(April 18) The U.S. Department of Agriculture reported April 1 storage potato stocks from major producing states dropped 2% from 2006 storage numbers, and were down 12% from April 2005, but shippers said that is not because of gangbuster sales.

“The market's been pretty stagnant all season,” said Scott Nesbit, sales manager at Produce Country Sales LLC, Warden, Wash., which markets the Tatoes brand.

The first two weeks of April, however, movement started to pick up, Nesbit said.

“We've seen a little more price firming as some of the other areas are finally raising their prices up, which has helped,” he said.

In Colorado, movement has been steady, said Richard David, salesman at Aspen Produce LLC, Center, Colo.

The market has been mixed, David said.

“It's holding pretty good,” he said. “Polys (bags of potatoes) kind of weakened a little, but cartons are strong.”

The USDA reported baled 10-pound bags of russet norkotahs in the San Luis Valley, Colo., district selling for $5.25-6. In the Twin Falls-Burley, Idaho, district, baled 10-pound bags were selling for $4.75 and in the Columbia Basin, Wash., district baled 10-pound bags were selling for $5-5.50, which was similar to last year in mid-April, when baled 10-pound bags were selling for $4.50-6 in all districts.
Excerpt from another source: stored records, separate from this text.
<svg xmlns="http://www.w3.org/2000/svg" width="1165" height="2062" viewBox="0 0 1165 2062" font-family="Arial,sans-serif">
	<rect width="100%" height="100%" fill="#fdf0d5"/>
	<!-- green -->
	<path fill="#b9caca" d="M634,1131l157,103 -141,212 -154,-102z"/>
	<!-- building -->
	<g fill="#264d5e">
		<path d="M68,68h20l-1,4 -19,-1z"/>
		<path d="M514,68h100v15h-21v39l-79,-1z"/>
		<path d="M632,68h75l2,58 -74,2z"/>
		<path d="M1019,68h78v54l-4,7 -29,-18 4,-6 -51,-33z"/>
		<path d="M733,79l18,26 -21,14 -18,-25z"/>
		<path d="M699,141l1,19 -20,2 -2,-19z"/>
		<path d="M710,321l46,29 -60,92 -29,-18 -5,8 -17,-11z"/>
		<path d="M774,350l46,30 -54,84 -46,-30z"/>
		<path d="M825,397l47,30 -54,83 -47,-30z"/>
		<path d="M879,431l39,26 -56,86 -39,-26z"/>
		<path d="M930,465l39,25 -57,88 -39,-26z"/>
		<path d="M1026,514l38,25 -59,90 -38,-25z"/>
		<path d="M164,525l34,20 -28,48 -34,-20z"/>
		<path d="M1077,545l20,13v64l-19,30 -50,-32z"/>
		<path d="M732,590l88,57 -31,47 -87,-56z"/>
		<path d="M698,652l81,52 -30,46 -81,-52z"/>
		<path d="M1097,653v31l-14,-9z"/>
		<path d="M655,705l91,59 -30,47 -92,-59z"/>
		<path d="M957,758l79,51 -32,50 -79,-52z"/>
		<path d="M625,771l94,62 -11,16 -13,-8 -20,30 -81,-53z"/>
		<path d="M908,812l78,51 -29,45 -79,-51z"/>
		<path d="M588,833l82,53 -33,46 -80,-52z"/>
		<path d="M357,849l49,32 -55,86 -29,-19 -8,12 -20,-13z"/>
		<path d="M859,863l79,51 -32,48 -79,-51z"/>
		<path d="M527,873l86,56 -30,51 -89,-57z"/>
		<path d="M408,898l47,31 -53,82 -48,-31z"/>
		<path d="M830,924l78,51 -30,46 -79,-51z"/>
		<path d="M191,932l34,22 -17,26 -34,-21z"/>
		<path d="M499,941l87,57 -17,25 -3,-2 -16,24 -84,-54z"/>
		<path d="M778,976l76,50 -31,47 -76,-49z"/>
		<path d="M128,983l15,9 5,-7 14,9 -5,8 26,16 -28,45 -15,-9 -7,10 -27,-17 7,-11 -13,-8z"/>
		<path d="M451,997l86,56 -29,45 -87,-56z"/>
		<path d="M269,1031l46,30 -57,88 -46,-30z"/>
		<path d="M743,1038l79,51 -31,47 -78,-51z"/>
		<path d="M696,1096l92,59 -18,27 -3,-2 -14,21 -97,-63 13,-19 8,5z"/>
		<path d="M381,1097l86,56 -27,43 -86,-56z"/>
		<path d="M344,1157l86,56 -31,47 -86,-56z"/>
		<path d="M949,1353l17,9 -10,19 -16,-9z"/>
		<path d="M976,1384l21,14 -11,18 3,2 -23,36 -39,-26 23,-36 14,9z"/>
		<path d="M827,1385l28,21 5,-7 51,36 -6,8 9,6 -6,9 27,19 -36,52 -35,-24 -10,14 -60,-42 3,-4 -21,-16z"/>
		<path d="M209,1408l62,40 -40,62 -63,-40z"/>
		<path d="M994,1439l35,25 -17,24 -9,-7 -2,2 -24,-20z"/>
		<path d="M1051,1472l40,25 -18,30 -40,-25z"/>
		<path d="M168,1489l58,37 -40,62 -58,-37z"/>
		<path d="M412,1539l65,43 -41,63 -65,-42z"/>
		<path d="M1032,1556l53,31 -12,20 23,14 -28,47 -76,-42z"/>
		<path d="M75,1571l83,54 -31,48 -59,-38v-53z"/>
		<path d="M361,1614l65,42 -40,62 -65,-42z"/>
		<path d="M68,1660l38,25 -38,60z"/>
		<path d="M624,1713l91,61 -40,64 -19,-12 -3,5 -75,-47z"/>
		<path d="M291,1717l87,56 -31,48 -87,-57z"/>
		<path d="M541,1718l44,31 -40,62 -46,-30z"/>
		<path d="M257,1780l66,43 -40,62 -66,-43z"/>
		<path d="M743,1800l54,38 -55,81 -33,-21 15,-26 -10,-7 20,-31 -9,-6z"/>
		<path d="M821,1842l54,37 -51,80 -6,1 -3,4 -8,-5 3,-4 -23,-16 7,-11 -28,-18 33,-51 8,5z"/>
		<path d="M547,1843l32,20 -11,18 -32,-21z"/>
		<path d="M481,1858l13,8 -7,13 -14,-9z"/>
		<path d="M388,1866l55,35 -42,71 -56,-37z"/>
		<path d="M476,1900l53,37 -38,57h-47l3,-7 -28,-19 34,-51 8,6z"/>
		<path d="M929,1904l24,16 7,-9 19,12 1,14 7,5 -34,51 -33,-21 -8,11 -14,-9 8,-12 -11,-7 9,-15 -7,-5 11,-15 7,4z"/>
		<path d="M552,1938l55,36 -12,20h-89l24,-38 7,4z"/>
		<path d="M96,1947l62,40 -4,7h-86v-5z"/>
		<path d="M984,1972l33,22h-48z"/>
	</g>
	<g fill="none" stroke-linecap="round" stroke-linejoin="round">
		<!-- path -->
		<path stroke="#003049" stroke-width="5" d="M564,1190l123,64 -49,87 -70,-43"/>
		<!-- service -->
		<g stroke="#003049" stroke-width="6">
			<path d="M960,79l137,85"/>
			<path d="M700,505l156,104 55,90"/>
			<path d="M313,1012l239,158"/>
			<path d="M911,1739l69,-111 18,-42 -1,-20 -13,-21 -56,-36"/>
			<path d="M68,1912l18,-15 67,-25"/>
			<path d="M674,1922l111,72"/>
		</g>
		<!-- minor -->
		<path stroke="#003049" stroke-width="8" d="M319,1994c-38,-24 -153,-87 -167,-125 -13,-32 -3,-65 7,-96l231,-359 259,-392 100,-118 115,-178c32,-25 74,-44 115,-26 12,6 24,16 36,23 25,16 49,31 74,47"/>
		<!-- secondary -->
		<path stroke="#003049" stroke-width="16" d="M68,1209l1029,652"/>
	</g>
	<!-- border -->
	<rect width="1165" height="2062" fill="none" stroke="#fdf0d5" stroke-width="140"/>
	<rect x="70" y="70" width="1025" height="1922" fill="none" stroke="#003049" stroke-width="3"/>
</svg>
Fifty-pound cartons of size 40-80s were selling for $10-10.50 in Idaho, $8 in Colorado, and $7.50-8.50 in Washington. In mid-April 2006 they were selling for $9-11 in most districts.

North Dakota’s/Minnesota Red River district bucked the nationwide trend, with stocks up significantly over 2005. In North Dakota, stocks were up about 36%, according to the USDA’s National Agriculture Statistics Service, and Minnesota's stocks were up 24%.

Those numbers don’t indicate a big acreage increase, said Ted Kreis, marketing director for the Northern Plains Potato Growers Association, East Grand Forks, Minn.

“The reason we're way up is because last year most of our sheds had shut down by this time because we had a very poor crop," he said. "This year, we had a very normal-sized crop.”

Kreis said he expects storage stocks of red potatoes to last through June.